- Opening Delimiter -
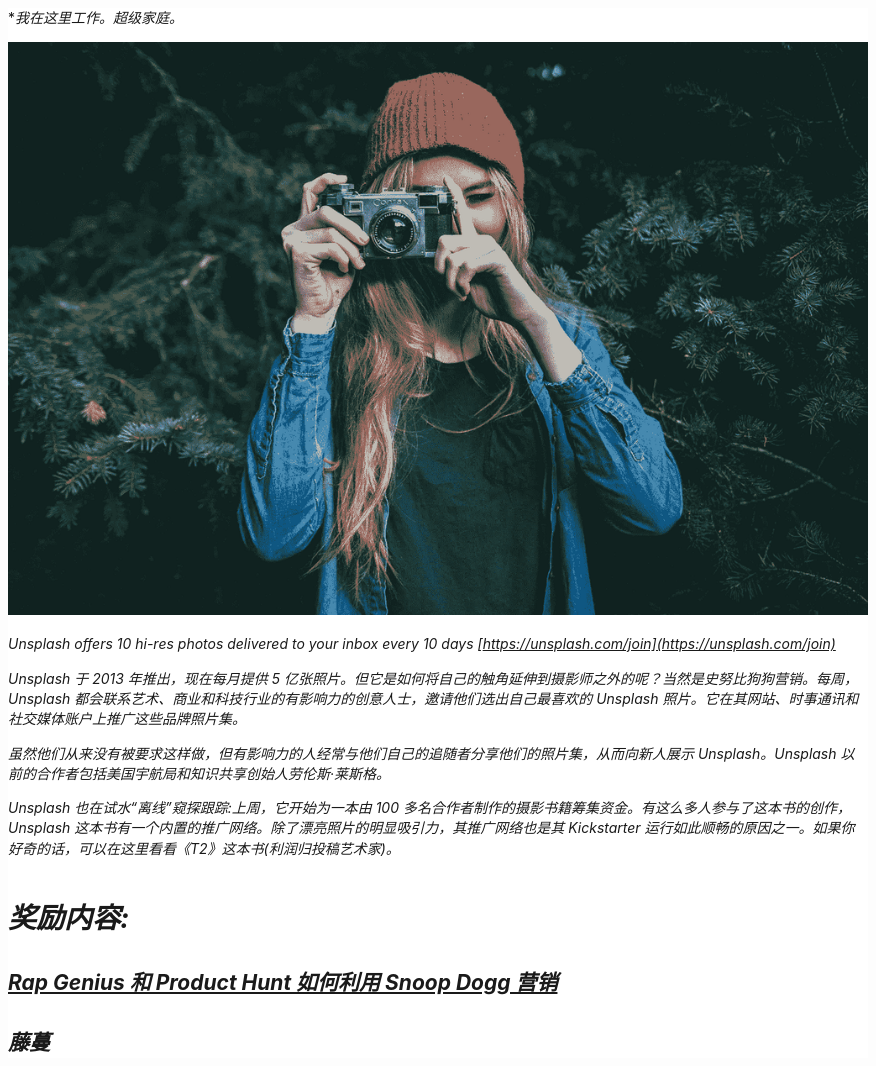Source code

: **我在这里工作。超级家庭。*

*![](img/1126ad19cf4dee3e98a94effdc736147.png)*

*Unsplash offers 10 hi-res photos delivered to your inbox every 10 days [https://unsplash.com/join](https://unsplash.com/join)*

*Unsplash 于 2013 年推出，现在每月提供 5 亿张照片。但它是如何将自己的触角延伸到摄影师之外的呢？当然是史努比狗狗营销。每周，Unsplash 都会联系艺术、商业和科技行业的有影响力的创意人士，邀请他们选出自己最喜欢的 Unsplash 照片。它在其网站、时事通讯和社交媒体账户上推广这些品牌照片集。*

*虽然他们从来没有被要求这样做，但有影响力的人经常与他们自己的追随者分享他们的照片集，从而向新人展示 Unsplash。Unsplash 以前的合作者包括美国宇航局和知识共享创始人劳伦斯·莱斯格。*

*Unsplash 也在试水“离线”窥探跟踪:上周，它开始为一本由 100 多名合作者制作的摄影书籍筹集资金。有这么多人参与了这本书的创作，Unsplash 这本书有一个内置的推广网络。除了漂亮照片的明显吸引力，其推广网络也是其 Kickstarter 运行如此顺畅的原因之一。如果你好奇的话，可以在这里看看《T2》这本书(利润归投稿艺术家)。*

# *奖励内容:*

## *[Rap Genius 和 Product Hunt 如何利用 Snoop Dogg 营销](/@bagelboy/snoop-dogg-marketing-bonus-content-813b4ee753e5)*

## ***藤蔓***
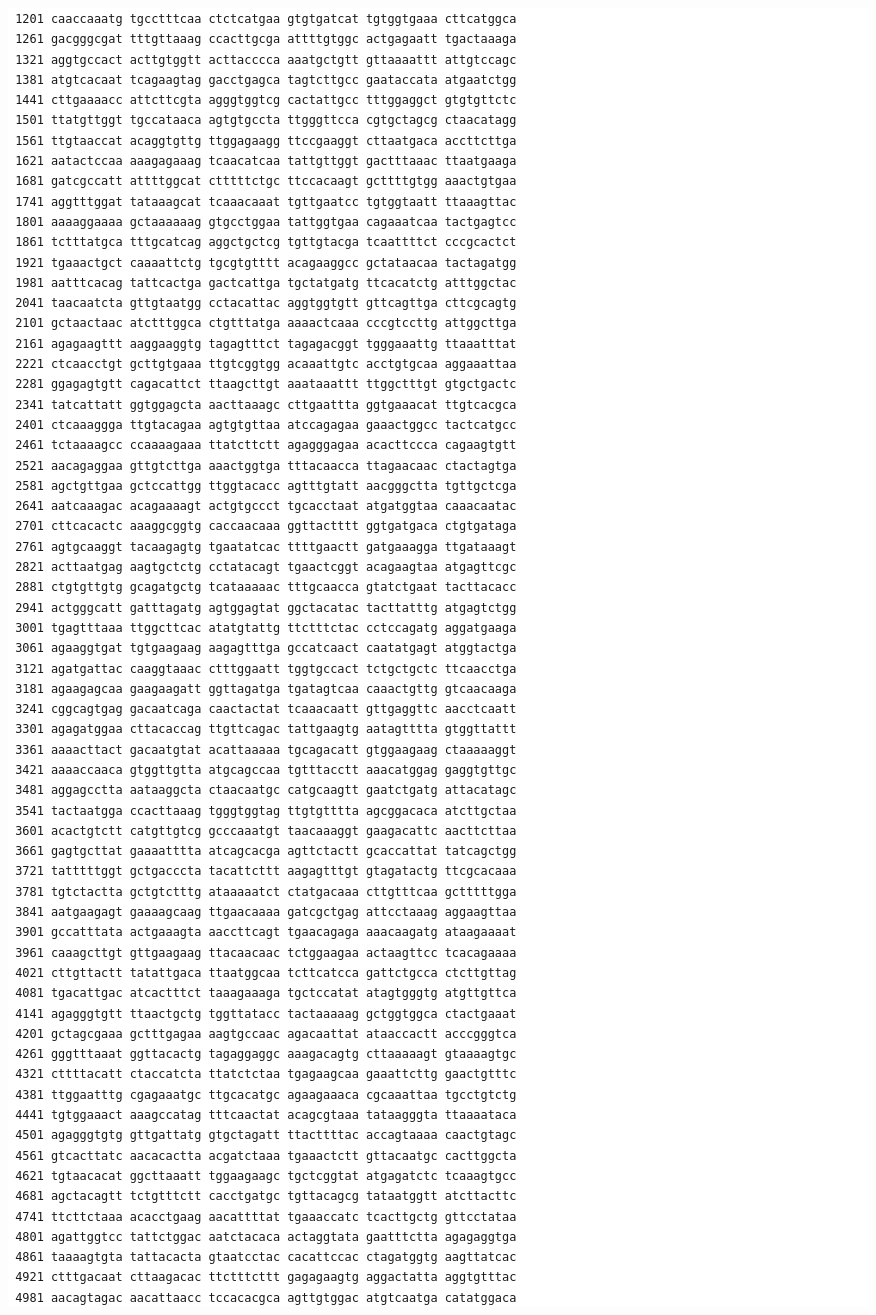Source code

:      1201 caaccaaatg tgcctttcaa ctctcatgaa gtgtgatcat tgtggtgaaa cttcatggca
     1261 gacgggcgat tttgttaaag ccacttgcga attttgtggc actgagaatt tgactaaaga
     1321 aggtgccact acttgtggtt acttacccca aaatgctgtt gttaaaattt attgtccagc
     1381 atgtcacaat tcagaagtag gacctgagca tagtcttgcc gaataccata atgaatctgg
     1441 cttgaaaacc attcttcgta agggtggtcg cactattgcc tttggaggct gtgtgttctc
     1501 ttatgttggt tgccataaca agtgtgccta ttgggttcca cgtgctagcg ctaacatagg
     1561 ttgtaaccat acaggtgttg ttggagaagg ttccgaaggt cttaatgaca accttcttga
     1621 aatactccaa aaagagaaag tcaacatcaa tattgttggt gactttaaac ttaatgaaga
     1681 gatcgccatt attttggcat ctttttctgc ttccacaagt gcttttgtgg aaactgtgaa
     1741 aggtttggat tataaagcat tcaaacaaat tgttgaatcc tgtggtaatt ttaaagttac
     1801 aaaaggaaaa gctaaaaaag gtgcctggaa tattggtgaa cagaaatcaa tactgagtcc
     1861 tctttatgca tttgcatcag aggctgctcg tgttgtacga tcaattttct cccgcactct
     1921 tgaaactgct caaaattctg tgcgtgtttt acagaaggcc gctataacaa tactagatgg
     1981 aatttcacag tattcactga gactcattga tgctatgatg ttcacatctg atttggctac
     2041 taacaatcta gttgtaatgg cctacattac aggtggtgtt gttcagttga cttcgcagtg
     2101 gctaactaac atctttggca ctgtttatga aaaactcaaa cccgtccttg attggcttga
     2161 agagaagttt aaggaaggtg tagagtttct tagagacggt tgggaaattg ttaaatttat
     2221 ctcaacctgt gcttgtgaaa ttgtcggtgg acaaattgtc acctgtgcaa aggaaattaa
     2281 ggagagtgtt cagacattct ttaagcttgt aaataaattt ttggctttgt gtgctgactc
     2341 tatcattatt ggtggagcta aacttaaagc cttgaattta ggtgaaacat ttgtcacgca
     2401 ctcaaaggga ttgtacagaa agtgtgttaa atccagagaa gaaactggcc tactcatgcc
     2461 tctaaaagcc ccaaaagaaa ttatcttctt agagggagaa acacttccca cagaagtgtt
     2521 aacagaggaa gttgtcttga aaactggtga tttacaacca ttagaacaac ctactagtga
     2581 agctgttgaa gctccattgg ttggtacacc agtttgtatt aacgggctta tgttgctcga
     2641 aatcaaagac acagaaaagt actgtgccct tgcacctaat atgatggtaa caaacaatac
     2701 cttcacactc aaaggcggtg caccaacaaa ggttactttt ggtgatgaca ctgtgataga
     2761 agtgcaaggt tacaagagtg tgaatatcac ttttgaactt gatgaaagga ttgataaagt
     2821 acttaatgag aagtgctctg cctatacagt tgaactcggt acagaagtaa atgagttcgc
     2881 ctgtgttgtg gcagatgctg tcataaaaac tttgcaacca gtatctgaat tacttacacc
     2941 actgggcatt gatttagatg agtggagtat ggctacatac tacttatttg atgagtctgg
     3001 tgagtttaaa ttggcttcac atatgtattg ttctttctac cctccagatg aggatgaaga
     3061 agaaggtgat tgtgaagaag aagagtttga gccatcaact caatatgagt atggtactga
     3121 agatgattac caaggtaaac ctttggaatt tggtgccact tctgctgctc ttcaacctga
     3181 agaagagcaa gaagaagatt ggttagatga tgatagtcaa caaactgttg gtcaacaaga
     3241 cggcagtgag gacaatcaga caactactat tcaaacaatt gttgaggttc aacctcaatt
     3301 agagatggaa cttacaccag ttgttcagac tattgaagtg aatagtttta gtggttattt
     3361 aaaacttact gacaatgtat acattaaaaa tgcagacatt gtggaagaag ctaaaaaggt
     3421 aaaaccaaca gtggttgtta atgcagccaa tgtttacctt aaacatggag gaggtgttgc
     3481 aggagcctta aataaggcta ctaacaatgc catgcaagtt gaatctgatg attacatagc
     3541 tactaatgga ccacttaaag tgggtggtag ttgtgtttta agcggacaca atcttgctaa
     3601 acactgtctt catgttgtcg gcccaaatgt taacaaaggt gaagacattc aacttcttaa
     3661 gagtgcttat gaaaatttta atcagcacga agttctactt gcaccattat tatcagctgg
     3721 tatttttggt gctgacccta tacattcttt aagagtttgt gtagatactg ttcgcacaaa
     3781 tgtctactta gctgtctttg ataaaaatct ctatgacaaa cttgtttcaa gctttttgga
     3841 aatgaagagt gaaaagcaag ttgaacaaaa gatcgctgag attcctaaag aggaagttaa
     3901 gccatttata actgaaagta aaccttcagt tgaacagaga aaacaagatg ataagaaaat
     3961 caaagcttgt gttgaagaag ttacaacaac tctggaagaa actaagttcc tcacagaaaa
     4021 cttgttactt tatattgaca ttaatggcaa tcttcatcca gattctgcca ctcttgttag
     4081 tgacattgac atcactttct taaagaaaga tgctccatat atagtgggtg atgttgttca
     4141 agagggtgtt ttaactgctg tggttatacc tactaaaaag gctggtggca ctactgaaat
     4201 gctagcgaaa gctttgagaa aagtgccaac agacaattat ataaccactt acccgggtca
     4261 gggtttaaat ggttacactg tagaggaggc aaagacagtg cttaaaaagt gtaaaagtgc
     4321 cttttacatt ctaccatcta ttatctctaa tgagaagcaa gaaattcttg gaactgtttc
     4381 ttggaatttg cgagaaatgc ttgcacatgc agaagaaaca cgcaaattaa tgcctgtctg
     4441 tgtggaaact aaagccatag tttcaactat acagcgtaaa tataagggta ttaaaataca
     4501 agagggtgtg gttgattatg gtgctagatt ttacttttac accagtaaaa caactgtagc
     4561 gtcacttatc aacacactta acgatctaaa tgaaactctt gttacaatgc cacttggcta
     4621 tgtaacacat ggcttaaatt tggaagaagc tgctcggtat atgagatctc tcaaagtgcc
     4681 agctacagtt tctgtttctt cacctgatgc tgttacagcg tataatggtt atcttacttc
     4741 ttcttctaaa acacctgaag aacattttat tgaaaccatc tcacttgctg gttcctataa
     4801 agattggtcc tattctggac aatctacaca actaggtata gaatttctta agagaggtga
     4861 taaaagtgta tattacacta gtaatcctac cacattccac ctagatggtg aagttatcac
     4921 ctttgacaat cttaagacac ttctttcttt gagagaagtg aggactatta aggtgtttac
     4981 aacagtagac aacattaacc tccacacgca agttgtggac atgtcaatga catatggaca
- Closing Delimiter -
» **Aim of the exercise**
Exactly as written, reproduce the lines from the beginning of the material through the line with "10 days [https://unsplash.com/join](https://unsplash.com/join)*", and skip any picture.

» **Exercise result**
Source code

: **我在这里工作。超级家庭。*

*![](img/1126ad19cf4dee3e98a94effdc736147.png)*

*Unsplash offers 10 hi-res photos delivered to your inbox every 10 days [https://unsplash.com/join](https://unsplash.com/join)*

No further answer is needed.